37. Memorandum From Helmut Sonnenfeldt of the National Security Council Staff to the President’s Assistant for National Security Affairs (Kissinger)1


  • The Pace of Our Negotiations with the Soviets: Relationship to China Trip and Moscow Summit

As you are aware, there are currently in circulation in the agencies, the press and academic community a number of theories about how the White House wants (or should want) our negotiations with the Soviets paced in relation to the China trip and the Moscow summit. Some suspect (or argue) that we should withhold major agreements with the Soviets before the China trip in order not to arouse Chinese suspicions or, conversely, in order to give the Soviets an incentive for concessions. Others argue that we should reach certain agreements with the Soviets in order to make the Chinese more forthcoming. Then there is the school that feels that all good things should be saved for the President in [Page 118] May and we should therefore stall the more substantive negotiations until then and leave it to the President to consummate them. There are others who feel that we should amass as many agreements as possible before the May summit so that the atmosphere will be good, the President can use most of his time to talk about fundamentals and the final outcome will be to provide an agenda for the next phase. Still others worry that if too many issues are left unresolved the President may be under pressure to make last-minute and possibly unwise concessions to get agreements in May and this will be bad for the country and in any case cause him more trouble on the domestic right. Curiously enough, almost everyone claims to have a White House signal on which he bases his preferred tactic.2

There is, of course, some merits in most of these ideas, even where they are mutually exclusive. But it is never easy—and certainly not in this Government—to fine-tune one’s diplomacy in this fashion. Moreover, it takes two to tango and Soviet calculations of what is optimal timing from their standpoint will frequently run diametrically opposite to ours.

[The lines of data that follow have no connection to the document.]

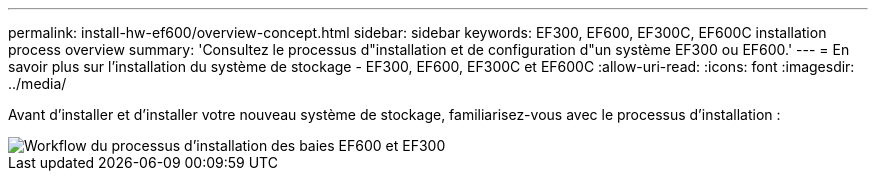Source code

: ---
permalink: install-hw-ef600/overview-concept.html 
sidebar: sidebar 
keywords: EF300, EF600, EF300C, EF600C installation process overview 
summary: 'Consultez le processus d"installation et de configuration d"un système EF300 ou EF600.' 
---
= En savoir plus sur l'installation du système de stockage - EF300, EF600, EF300C et EF600C
:allow-uri-read: 
:icons: font
:imagesdir: ../media/


[role="lead"]
Avant d'installer et d'installer votre nouveau système de stockage, familiarisez-vous avec le processus d'installation :

image::../media/ef600_isi_workflow_v_2_inst-hw-ef600.bmp[Workflow du processus d'installation des baies EF600 et EF300]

I think therefore our best rule of thumb continues to be to conduct negotiations on their merit. It certainly is the best public posture and the least confusing one for providing guidance to the agencies. We discussed this briefly before Christmas when Brzezinski3 claimed that the working level at State was going on the assumption we wanted as many agreements as possible before May. Since that time I have, as we agreed, taken the line in IG and other meetings that we do not want negotiations with the Soviets either speeded up or delayed because of the May summit; that above all we want sound substantive positions and that negotiations once begun should be conducted on their merit.

Unless this gives you a problem, I would like to continue taking this line and hope you will also when the SRG considers NSSM 143 (Review of US-Soviet Negotiations).4

  1. Source: National Archives, Nixon Presidential Materials, NSC Files, Box 717, Country Files, Europe, USSR, Vol. XVII. Secret; Sensitive; Eyes Only. Sent for action.
  2. In a year-end review transmitted in telegram 136 from Moscow, January 6, the Embassy noted: “China has emerged as a potent competitor on the diplomatic scene with its anti-Soviet bent if anything intensified. Changes in the U.S.-Chinese relationship have made China even a more key factor in Soviet security calculations. The President’s initiative toward China, together with the further winding down of the Vietnam war, has given the U.S. greater policy freedom, and Moscow added incentive, to engage in serious negotiations on SALT and a broad range of other issues.” (Ibid., RG 59, Central Files 1970–73, POL USUSSR)
  3. Zbigniew Brzezinski, Director, Research Institute for International Change, Columbia University and Consultant to the Department of State.
  4. See Document 48. Haig signed the approve option for Kissinger.